Once you have recognised an important pattern it's useful to make it explicit in a model, because then you can more easily see the subtler signals that remain.
- In [many models], you'll learn how to use many simple models to help understand complex datasets.
This is a powerful technique, but to access it you'll need to combine modelling and programming tools.
These topics are notable because of what they don't include: any tools for quantitatively assessing models.
That is deliberate: precisely quantifying a model requires a couple of big ideas that we just don't have the space to cover here.
For now, you'll rely on qualitative assessment and your natural scepticism.
In [Learning more about models], we'll point you to other resources where you can learn more.
## Hypothesis generation vs. hypothesis confirmation
In this book, we are going to use models as a tool for exploration, completing the trifecta of the tools for EDA that were introduced in Part 1.
This is not how models are usually taught, but as you will see, models are an important tool for exploration.
Traditionally, the focus of modelling is on inference, or for confirming that an hypothesis is true.
Doing this correctly is not complicated, but it is hard.
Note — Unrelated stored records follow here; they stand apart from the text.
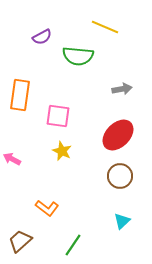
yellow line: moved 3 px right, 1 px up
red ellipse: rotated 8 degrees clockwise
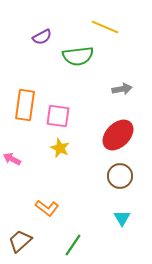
green semicircle: rotated 12 degrees counterclockwise
orange rectangle: moved 5 px right, 10 px down
yellow star: moved 2 px left, 3 px up
cyan triangle: moved 3 px up; rotated 18 degrees counterclockwise
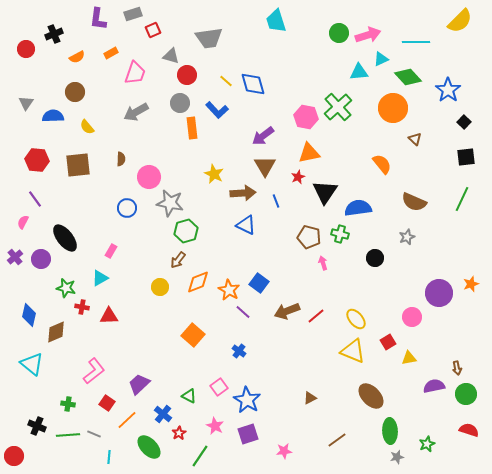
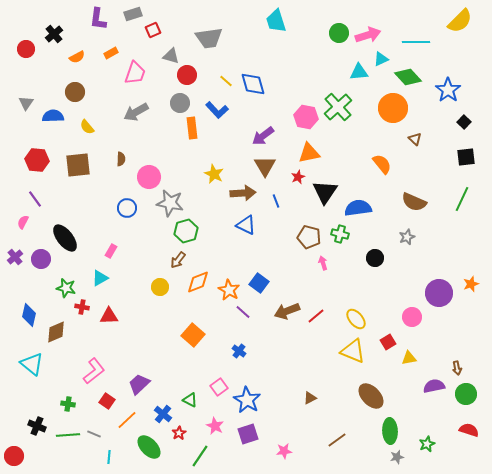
black cross at (54, 34): rotated 18 degrees counterclockwise
green triangle at (189, 396): moved 1 px right, 4 px down
red square at (107, 403): moved 2 px up
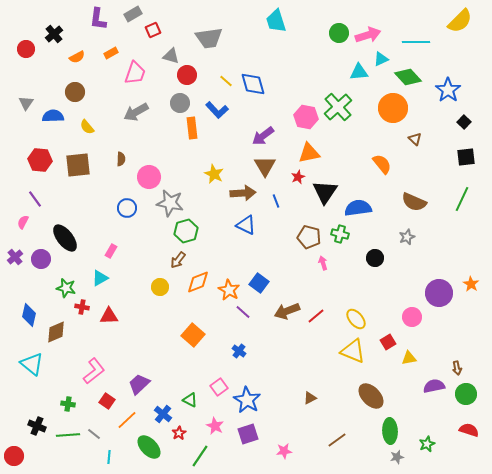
gray rectangle at (133, 14): rotated 12 degrees counterclockwise
red hexagon at (37, 160): moved 3 px right
orange star at (471, 284): rotated 21 degrees counterclockwise
gray line at (94, 434): rotated 16 degrees clockwise
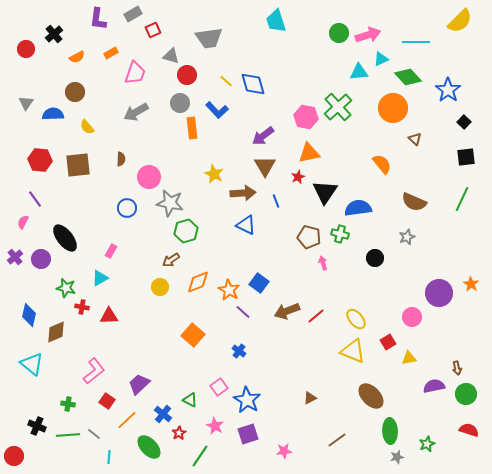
blue semicircle at (53, 116): moved 2 px up
brown arrow at (178, 260): moved 7 px left; rotated 18 degrees clockwise
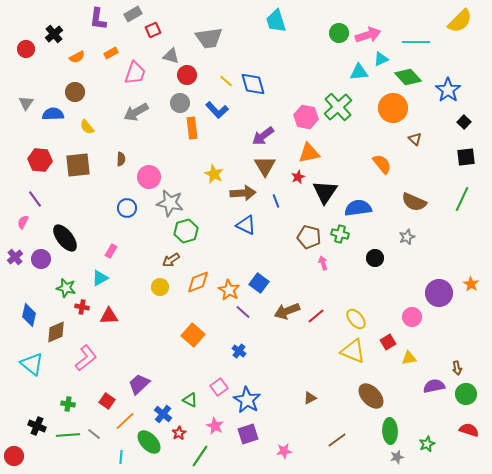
pink L-shape at (94, 371): moved 8 px left, 13 px up
orange line at (127, 420): moved 2 px left, 1 px down
green ellipse at (149, 447): moved 5 px up
cyan line at (109, 457): moved 12 px right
There is a pair of ideas that you must understand in order to do inference correctly:
1. Each observation can either be used for exploration or confirmation, not both.
2. You can use an observation as many times as you like for exploration, but you can only use it once for confirmation.
As soon as you use an observation twice, you've switched from confirmation to exploration.
This is necessary because to confirm a hypothesis you must use data independent of the data that you used to generate the hypothesis.
Otherwise you will be over optimistic.
There is absolutely nothing wrong with exploration, but you should never sell an exploratory analysis as a confirmatory analysis because it is fundamentally misleading.
If you are serious about doing an confirmatory analysis, one approach is to split your data into three pieces before you begin the analysis:
1. 60% of your data goes into a **training** (or exploration) set.
You're allowed to do anything you like with this data: visualise it and fit tons of models to it.
2. 20% goes into a **query** set.
You can use this data to compare models or visualisations by hand, but you're not allowed to use it as part of an automated process.
3. 20% is held back for a **test** set.
You can only use this data ONCE, to test your final model.
This partitioning allows you to explore the training data, occasionally generating candidate hypotheses that you check with the query set.
When you are confident you have the right model, you can check it once with the test data.
(Note that even when doing confirmatory modelling, you will still need to do EDA. If you don't do any EDA you will remain blind to the quality problems with your data.)